Alien Romulus ditches the subtext for a two-hour thrill ride. The movie's plot is fairly simple. Rain (Cailee Spaeny) works in the mines on a nondescript rock/planet. She attempts to move out of the mines, but Rain has two years left of work she can do before she can leave. Lucky for her, one of her friends has a way out of their mess. The plan is to break into a Weyland ship and steal containers holding valuable resources. Tagging along with Rain is her friend/android, Andy (David Jonsson). After Rain lost everyone she cares about, Andy has been like a brother to her even if he isn't human. Outside of our two main protagonists, the other characters are disposable, as they most likely would be in a horror flick. There's nothing remarkable about them, as they're more like stock characters than living, breathing humans. I get that's kind of what the Alien films are like, but I think we can break that mold. There's the bald girl, the pregnant woman, the English guy, and I think there was another guy, but it doesn't matter since the supporting cast is meant to be dismembered. Not remembered.

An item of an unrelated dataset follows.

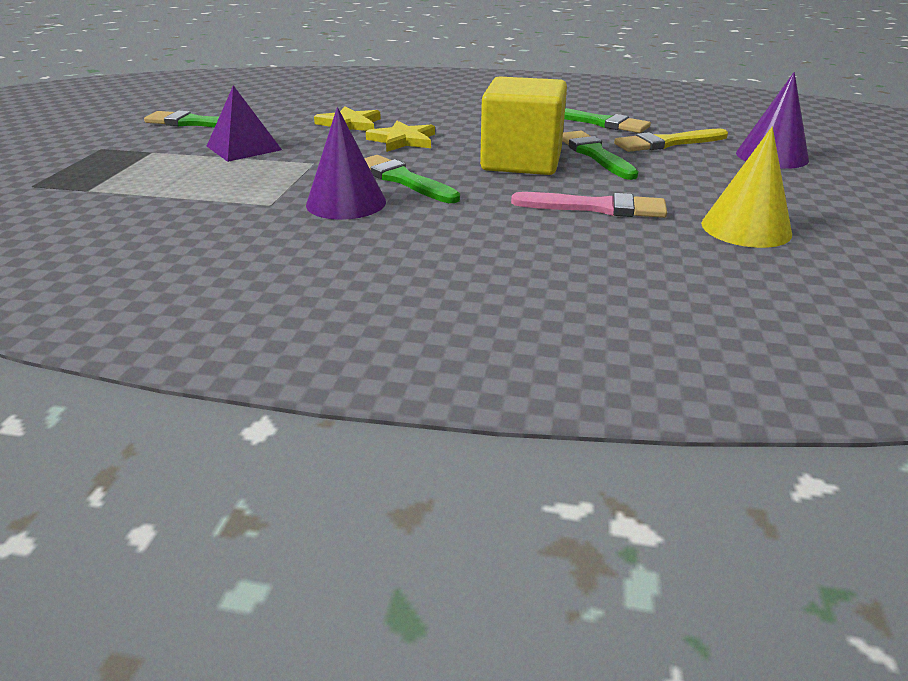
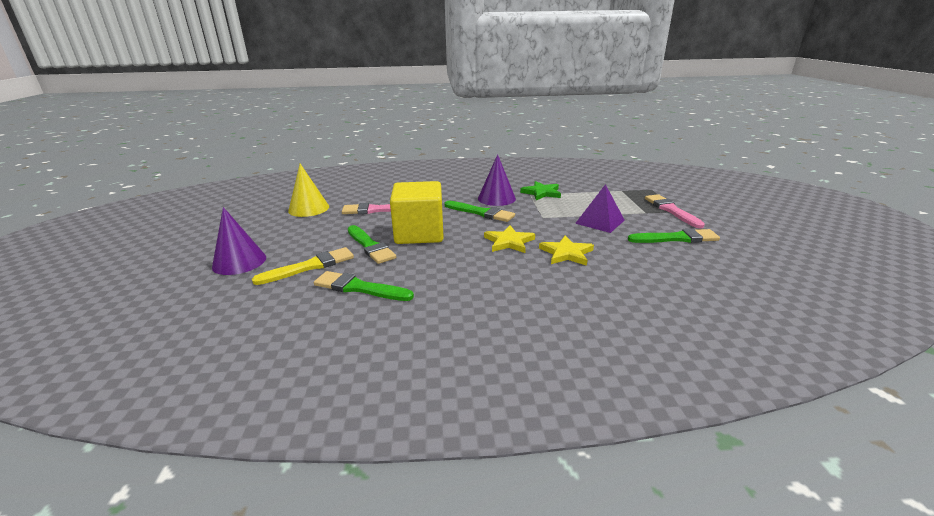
camera: 165 degrees right, 5 degrees down
none -> green star [520,181,561,200]
none -> pink brush [645,194,705,228]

From the start of the movie, it's clear this isn't a James Cameron Aliens action film. Alien Romulus is a straight-up slasher. The movie opens with an Aestroid floating through space that gets obtained by the Romulus crew. Composer Benjamin Wallfisch pays homage to Jerry Goldsmith's score from the 1979 original film with a touch of György Ligeti's Atmospheres, which was famously used in 2001: A Space Odyssey. The slow-moving asteroid with disturbing music introduces a foreboding atmosphere for what's going to come for the rest of the film. With a mission to steal someone else's supplies from an abandoned ship, what could possibly go wrong?

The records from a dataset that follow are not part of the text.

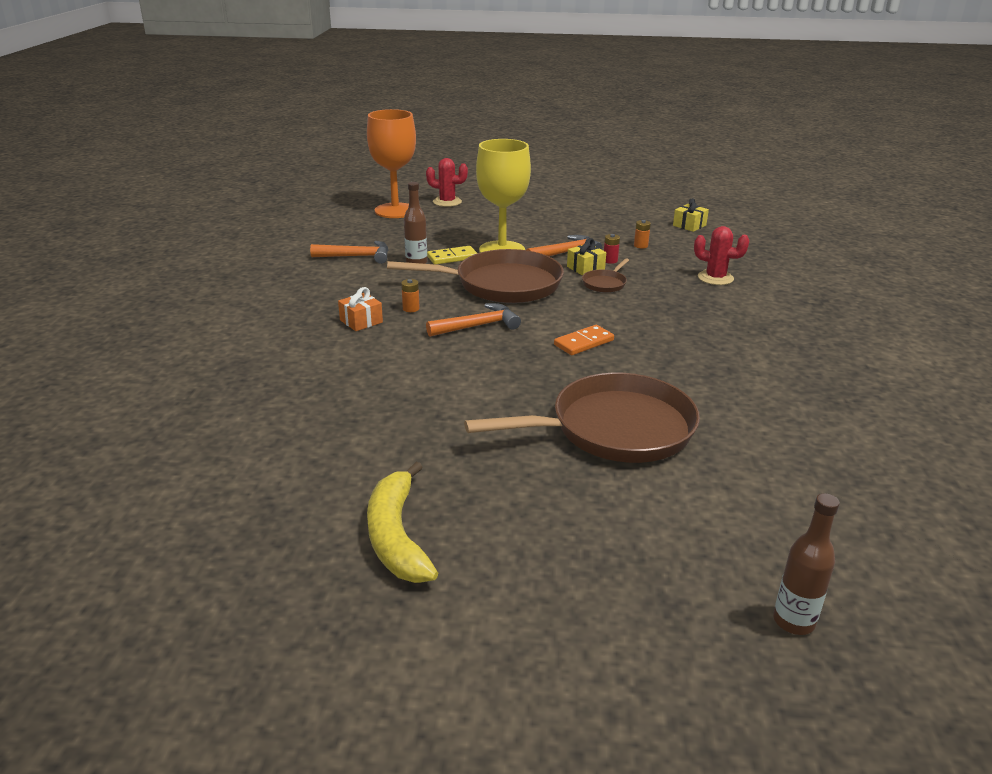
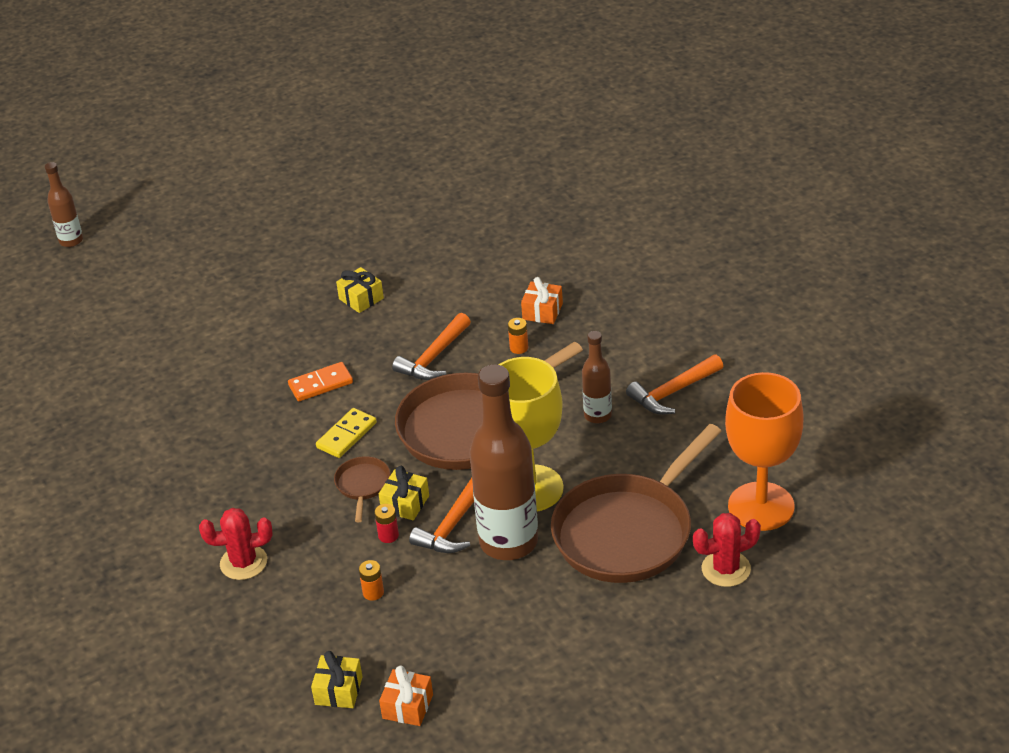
camera: 150 degrees right, 10 degrees up
yellow banana [367,462,438,583] -> none
yellow domino [427,246,477,265] -> yellow domino moved to [316,408,377,458]
brown pan [464,373,700,463] -> brown pan moved to [551,424,721,583]
orange domino [554,325,614,355] -> orange domino turned 45 degrees clockwise [288,362,353,401]
none -> yellow gift [336,267,384,313]
none -> orange gift [379,665,433,726]
none -> brown bottle [470,365,538,560]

Like any slasher, Alien Romulus has dumb characters who make suicidal choices. The heist itself is a stupid idea. Haven't these guys thought about why that ship is empty? Maybe there's something on there? Nah, just go ahead and rob the place; you'll all be fine. Not all the characters are idiots. The film centers its focus on the relationship between Rain and Andy. We only get a limited amount of backstory from Rain. But it's enough for us to care about her kinship with Andy. More than anyone, Andy earns our sympathy in the film. Since he's a robot he's mistreated by Rain's crewmates. Thanks to a nuanced performance from David Jonsson, Andy is a character who has more depth than the humans in the film. However, there's nothing particularly interesting about Rain. She's the usual protagonist who's an orphan with a weepy backstory. You could pluck her from any other film about a survivor, and she would be the same character from a number of films. That's my problem with Alien Romulus; it's generic.

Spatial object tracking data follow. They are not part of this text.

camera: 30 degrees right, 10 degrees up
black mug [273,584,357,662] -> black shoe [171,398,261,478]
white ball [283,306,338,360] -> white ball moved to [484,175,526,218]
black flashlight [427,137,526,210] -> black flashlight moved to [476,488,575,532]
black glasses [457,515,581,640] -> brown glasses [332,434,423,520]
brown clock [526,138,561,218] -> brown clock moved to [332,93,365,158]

Alien Romulus goes back to Alien's roots by taking out the backstory of the Necromorphs and just making a simple horror film. But it's the same movie we've seen a million times before. Everything from the flashing lights in dark spaceship hallways to the Necromorphs prolonging their kills so another character can be conveniently rescued, Alien Romulus is a predictable film. It doesn't do anything different so that it can retain its alienated audience from the last two films. There's even a character in the movie who reappears from the original. The usage of the character is cheap and morbid.
When the movie doesn't rely on the past, it's at its best. Sadly, that's not very often. I can't think of many occasions where Alien Romulus didn't repackage the same scare sequences from previous films. The movie acts as a reboot, bringing back all the elements from past films to woo old fans over. When the movie ends, things are set for a sequel to a franchise that could have done away with sequels since Aliens.
Alien Romulus opens nationwide on August 16th.